**Opdracht**
Vervang "busreis" door "touringcarreis" en geef het stuk uit de tekst over vervoer- en reisovereenkomsten opnieuw, te beginnen bij de woorden "1.4 Reisovereenkomst: de" en eindigend na "de reis uitmaakt.".

**Tekstfragment**
1.3 Opdrachtgever: de wederpartij van de vervoerder bij een vervoerovereenkomst.
1.4 Reisovereenkomst: de overeenkomst waarbij een reisorganisator zich jegens zijn wederpartij verbindt tot het verschaffen van een door hem aangeboden van te voren georganiseerde busreis
die een overnachting of een periode van meer dan 24 uren omvat alsmede tenminste twee van de
volgende diensten: a. vervoer; b. verblijf; c. een andere, niet met vervoer of verblijf verband houdende toeristische dienst, die een significant deel van de reis uitmaakt.
1.5 Reisorganisator: degene die, in de uitoefening van zijn bedrijf, op eigen naam aan het publiek of aan een groep personen van te voren georganiseerde busreizen aanbiedt.
1.6 Reiziger: een door de vervoerder per bus te vervoeren persoon respectievelijk, in het kader van een reisovereenkomst, a. de wederpartij van de reisorganisator; b. degene te wiens behoeve de reis is bedongen en die dat beding heeft aanvaard of c. degene aan wie de rechtsverhouding tot de reisorganisator op de rechtens vereiste wijze is overgedragen.
Artikel 2: Totstandkoming overeenkomst
2.1 Elk aanbod van de vervoerder respectievelijk reisorganisator is herroepelijk, ook als daarin een termijn voor aanvaarding is vermeld. Elk aanbod tot het aangaan van een vervoer- respectievelijk
reisovereenkomst van de vervoerder respectievelijk reisorganisator is vrijblijvend en kan derhalve
door deze worden herroepen, zelfs nadat de opdrachtgever respectievelijk reiziger het aanbod heeft aanvaard. Herroeping van een vrijblijvend aanbod dient binnen 8 kantooruren na ontvangst van de aanvaarding te geschieden.
2.2 Degene die namens of ten behoeve van een ander een overeenkomst aangaat, is hoofdelijk aansprakelijk voor alle verplichtingen die uit de overeenkomst voortvloeien. De (andere) reiziger(s) is (zijn) voor zijn (hun) eigen deel aansprakelijk.
Artikel 3: Prijzen
3.1 Tenzij anders is overeengekomen is het bedrag van de ritprijs exclusief BTW en andere overheidsheffingen.
3.2 De vervoerder is bevoegd de stijging van aan de uitvoering van de overeenkomst verbonden kosten, bijvoorbeeld tengevolge van de stijging van brandstofkosten, van loonkosten, van de prijzen van consumpties of van verschuldigde heffingen, middels een verhoging van de overeengekomen
ritprijs door te berekenen aan de opdrachtgever. De opdrachtgever kan de verhoging afwijzen. Ten aanzien van een dergelijke afwijzing en de gevolgen daarvan geldt hetgeen hierna is bepaald in 6.2 en 6.3.

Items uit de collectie
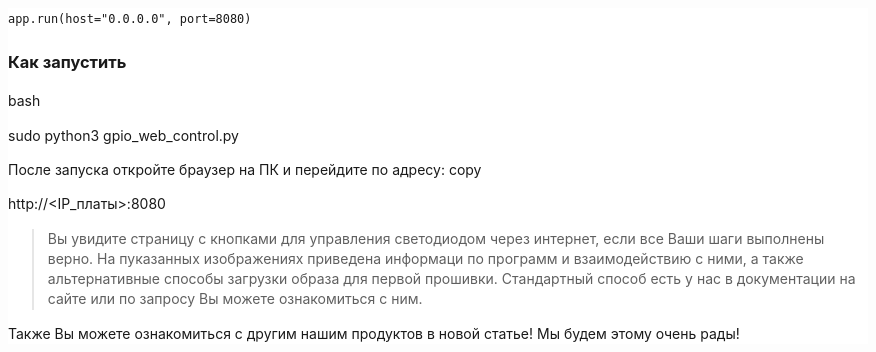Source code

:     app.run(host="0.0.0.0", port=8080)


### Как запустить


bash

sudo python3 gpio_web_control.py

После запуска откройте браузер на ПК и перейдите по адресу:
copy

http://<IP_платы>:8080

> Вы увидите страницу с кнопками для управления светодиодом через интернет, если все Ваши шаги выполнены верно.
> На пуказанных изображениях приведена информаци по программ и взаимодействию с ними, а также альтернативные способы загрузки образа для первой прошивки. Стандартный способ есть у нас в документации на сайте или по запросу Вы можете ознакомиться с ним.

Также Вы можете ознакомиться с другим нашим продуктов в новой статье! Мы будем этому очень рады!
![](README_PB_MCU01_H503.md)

**Resultaat opdracht**
1.4 Reisovereenkomst: de overeenkomst waarbij een reisorganisator zich jegens zijn wederpartij verbindt tot het verschaffen van een door hem aangeboden van te voren georganiseerde touringcarreis
die een overnachting of een periode van meer dan 24 uren omvat alsmede tenminste twee van de
volgende diensten: a. vervoer; b. verblijf; c. een andere, niet met vervoer of verblijf verband houdende toeristische dienst, die een significant deel van de reis uitmaakt.